§ **Tareas por realizar**
- 1) Copia sin cambios la parte del fragmento del documento que comienza en las palabras «La arqueología a» y termina después de «Dorronsoro, 1990, p.10).».
- 2) Indica a qué arqueología se refiere el fragmento del documento.

§ **Fragmento del documento**
****

La arqueología a que me refiero es la arqueología del derrumbe. Porque así como hay personas que proclaman con orgullo pertenecer a un pueblo de grandes constructores, me atrevo a exhibir hasta con cierta jactancia, que provengo de un pueblo de grandes «derrumbadores», un pueblo demolicionista que hizo del escombro un emblema. (…) Caracas pertenece al ámbito de la destrucción deliberada, como un ladrillo erróneo que termina por no dejarnos satisfechos. Caracas es una ilusión de inconformes, y asumirla de otra manera es, sencillamente, creer que vivimos en otra parte y no en lo que hemos fabricado, mientras tanto y por si acaso. (…) Vivir en Caracas me ha enseñado, entre otras maravillas, que todo intento de descubrir sus espacios es un fracaso (Cabrujas y Dorronsoro, 1990, p.10).

****

§ **Filas extraídas**
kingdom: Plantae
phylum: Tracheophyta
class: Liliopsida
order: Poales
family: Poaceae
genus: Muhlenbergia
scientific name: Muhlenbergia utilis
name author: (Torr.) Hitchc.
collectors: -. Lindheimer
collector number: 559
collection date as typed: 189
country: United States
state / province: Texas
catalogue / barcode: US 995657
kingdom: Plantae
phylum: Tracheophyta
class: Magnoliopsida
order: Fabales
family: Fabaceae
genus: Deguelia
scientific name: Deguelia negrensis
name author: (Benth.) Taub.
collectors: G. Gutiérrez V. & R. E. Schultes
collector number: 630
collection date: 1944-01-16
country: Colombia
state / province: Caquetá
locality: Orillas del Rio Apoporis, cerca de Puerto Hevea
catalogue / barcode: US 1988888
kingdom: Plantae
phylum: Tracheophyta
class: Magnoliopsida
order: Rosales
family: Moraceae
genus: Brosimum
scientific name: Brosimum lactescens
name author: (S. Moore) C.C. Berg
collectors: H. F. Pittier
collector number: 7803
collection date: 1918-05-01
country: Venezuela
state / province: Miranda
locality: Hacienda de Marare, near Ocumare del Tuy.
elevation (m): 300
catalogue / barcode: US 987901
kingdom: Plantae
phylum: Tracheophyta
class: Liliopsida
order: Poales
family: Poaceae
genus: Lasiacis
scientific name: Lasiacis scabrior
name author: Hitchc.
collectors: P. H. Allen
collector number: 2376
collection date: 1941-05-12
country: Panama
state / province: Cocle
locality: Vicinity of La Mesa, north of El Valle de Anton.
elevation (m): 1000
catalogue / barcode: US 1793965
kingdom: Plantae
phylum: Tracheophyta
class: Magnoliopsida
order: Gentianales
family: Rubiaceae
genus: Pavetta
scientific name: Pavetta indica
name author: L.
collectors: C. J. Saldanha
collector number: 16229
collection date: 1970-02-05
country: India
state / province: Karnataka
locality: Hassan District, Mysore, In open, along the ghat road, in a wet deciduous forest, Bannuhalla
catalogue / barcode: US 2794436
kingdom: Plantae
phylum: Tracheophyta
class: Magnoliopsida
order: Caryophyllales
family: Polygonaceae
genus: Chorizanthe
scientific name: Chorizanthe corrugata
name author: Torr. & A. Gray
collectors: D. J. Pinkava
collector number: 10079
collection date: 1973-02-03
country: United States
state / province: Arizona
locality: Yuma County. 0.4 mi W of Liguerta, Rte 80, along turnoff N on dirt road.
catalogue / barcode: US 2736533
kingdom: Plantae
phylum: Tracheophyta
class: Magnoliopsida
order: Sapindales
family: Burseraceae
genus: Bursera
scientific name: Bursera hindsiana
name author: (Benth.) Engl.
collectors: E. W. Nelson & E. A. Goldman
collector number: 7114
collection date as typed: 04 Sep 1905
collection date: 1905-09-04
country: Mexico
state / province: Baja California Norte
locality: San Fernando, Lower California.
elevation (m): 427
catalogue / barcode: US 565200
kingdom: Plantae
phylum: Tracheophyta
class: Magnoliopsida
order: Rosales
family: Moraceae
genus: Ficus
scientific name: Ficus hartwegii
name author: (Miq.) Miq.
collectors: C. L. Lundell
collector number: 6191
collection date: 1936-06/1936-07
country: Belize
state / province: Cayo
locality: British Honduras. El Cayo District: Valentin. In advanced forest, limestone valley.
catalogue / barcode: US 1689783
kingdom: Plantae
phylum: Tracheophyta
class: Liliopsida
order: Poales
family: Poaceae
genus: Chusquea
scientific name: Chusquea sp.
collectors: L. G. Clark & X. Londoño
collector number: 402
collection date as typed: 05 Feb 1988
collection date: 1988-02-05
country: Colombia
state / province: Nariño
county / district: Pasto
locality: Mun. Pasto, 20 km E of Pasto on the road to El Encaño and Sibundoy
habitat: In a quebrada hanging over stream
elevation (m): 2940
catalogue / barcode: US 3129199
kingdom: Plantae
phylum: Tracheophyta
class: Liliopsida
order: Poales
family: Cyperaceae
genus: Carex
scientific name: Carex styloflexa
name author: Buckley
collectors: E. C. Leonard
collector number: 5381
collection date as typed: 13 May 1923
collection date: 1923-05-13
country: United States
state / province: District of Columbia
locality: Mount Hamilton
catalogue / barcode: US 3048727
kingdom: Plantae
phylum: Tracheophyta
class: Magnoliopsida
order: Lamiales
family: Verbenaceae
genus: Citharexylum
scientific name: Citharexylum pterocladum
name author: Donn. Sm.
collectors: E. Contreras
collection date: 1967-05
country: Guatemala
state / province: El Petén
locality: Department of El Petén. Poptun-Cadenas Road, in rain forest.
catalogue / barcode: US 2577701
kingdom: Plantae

****

§ **Respuestas esperadas**
- 1)
La arqueología a que me refiero es la arqueología del derrumbe. Porque así como hay personas que proclaman con orgullo pertenecer a un pueblo de grandes constructores, me atrevo a exhibir hasta con cierta jactancia, que provengo de un pueblo de grandes «derrumbadores», un pueblo demolicionista que hizo del escombro un emblema. (…) Caracas pertenece al ámbito de la destrucción deliberada, como un ladrillo erróneo que termina por no dejarnos satisfechos. Caracas es una ilusión de inconformes, y asumirla de otra manera es, sencillamente, creer que vivimos en otra parte y no en lo que hemos fabricado, mientras tanto y por si acaso. (…) Vivir en Caracas me ha enseñado, entre otras maravillas, que todo intento de descubrir sus espacios es un fracaso (Cabrujas y Dorronsoro, 1990, p.10).

- 2) A la arqueología del derrumbe.